(A moving story from Botswana)
There she is, the baby antelope still covered with remnants of her mother’s placenta and amniotic fluid on her back, just five minutes after coming out of her mother’s womb, just see her running already.
She has no time to waste on suckling and feeding, nor on cuddling or cooing. She is running as if she was born to run, though only six minutes old.
She has no time to be vaccinated, learn how to talk, spell, or multiply or divide. It is simple math: the kid antelope has to hit the ground running, no matter that she had seen the sun over the savannah for the first time only seven minutes ago.
She has no time for conditioning or tactical training, or to undergo psychological tests or lessons on the proper breathing techniques.
There she is, chased by one of the fastest creatures on earth the cheetah, yet the young antelope in her minute of adolescence speeds up like a top class runner. She can outrun and outfinesse even the current world record holder, regardless of the fact that her hoofs have barely touched the ground for the past eight minutes.

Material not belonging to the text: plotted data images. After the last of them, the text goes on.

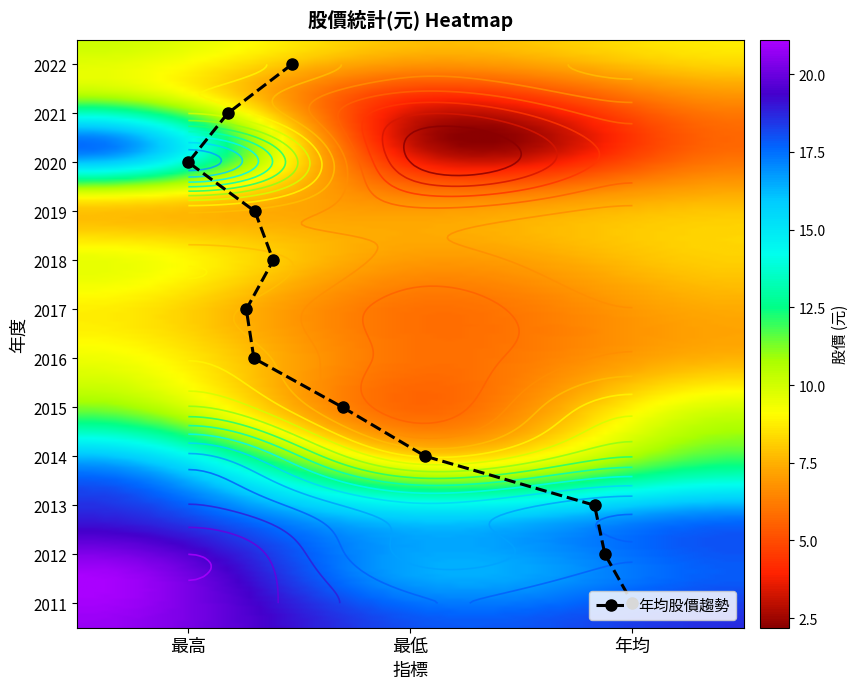

Reading left to right, extract all data points from this chart.

2022: 最高=10.1	最低=7.8	年均=8.7
2021: 最高=10.6	最低=4.5	年均=6.9
2020: 最高=17.5	最低=3.3	年均=5.7
2019: 最高=8.6	最低=6.7	年均=7.7
2018: 最高=9.4	最低=7.1	年均=8.2
2017: 最高=8.8	最低=6.0	年均=7.4
2016: 最高=9.5	最低=6.0	年均=7.6
2015: 最高=11.7	最低=5.8	年均=10.2
2014: 最高=17.1	最低=9.6	年均=12.6
2013: 最高=18.9	最低=16.0	年均=17.5
2012: 最高=21.0	最低=16.6	年均=17.8
2011: 最高=20.8	最低=18.0	年均=18.6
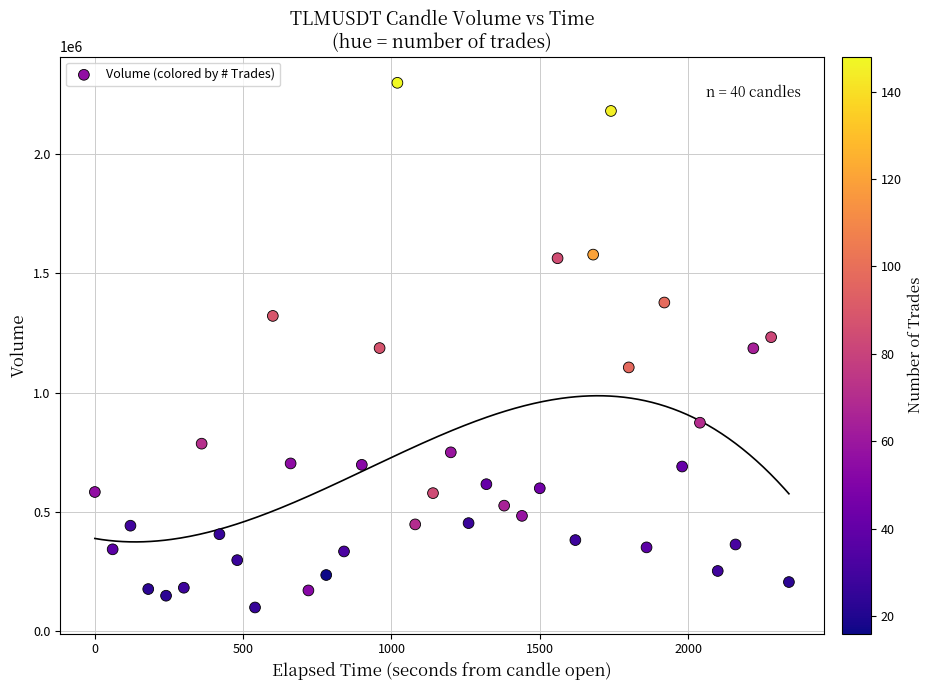

What is the range of X values (max minus min)?

2340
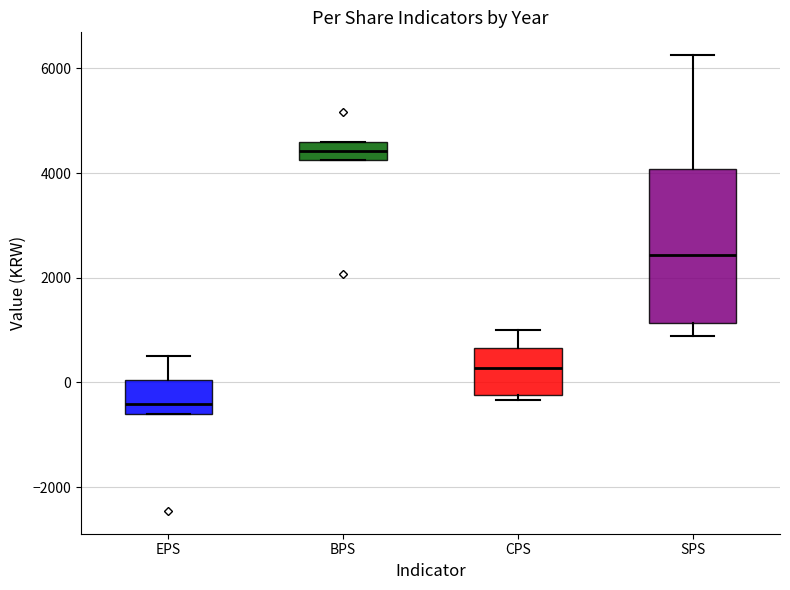

Reading left to right, transcribe this box plot: for each box, give where its median line is, the range the box spans, and where its two whiskers end, as read against the y-axis. The values are not printed on the chart, so give them approximately, as read against the axis.

EPS: median -400, box -600 to 0, whiskers -600 to 600
BPS: median 4400, box 4200 to 4600, whiskers 4200 to 4600
CPS: median 200, box -200 to 600, whiskers -400 to 1000
SPS: median 2400, box 1200 to 4000, whiskers 800 to 6200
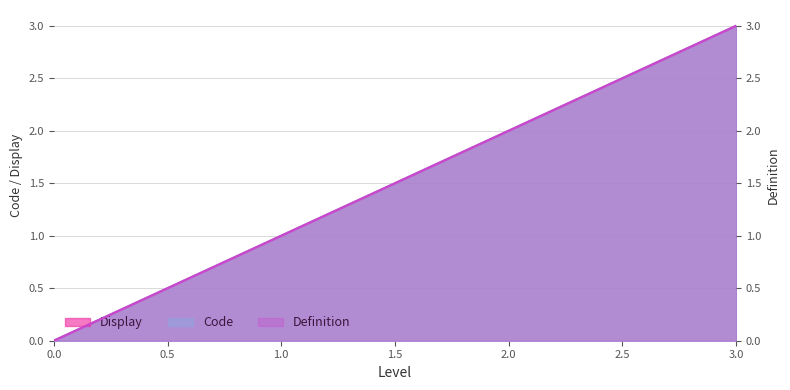

Rank the series by their maximum value, from highest to lowest.

Code, Display, Definition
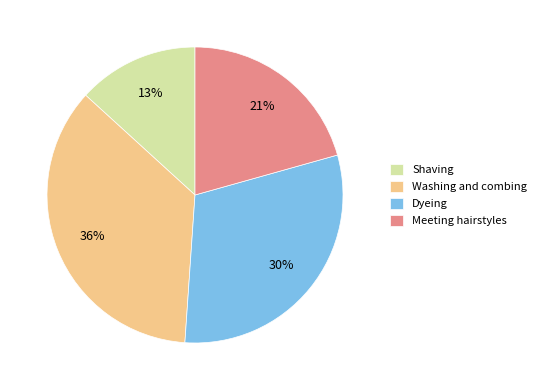

What percentage is the Washing and combing slice, to the nearest percent?

36%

At the beginning of the ninth minute of her life, this already grown up antelope is running so fast that one might think that she already knows how to fly. She has no time to meditate on the meaning of life: she will leave that to those that might stumble their way to the ninth decade of life. All she does is run, five meters behind her mother. She doesn’t have time to think about death, either: it’s a topic for those that have forgotten how to live. At the end of the ninth minute of her life, she can freely say that she has spent her whole life running.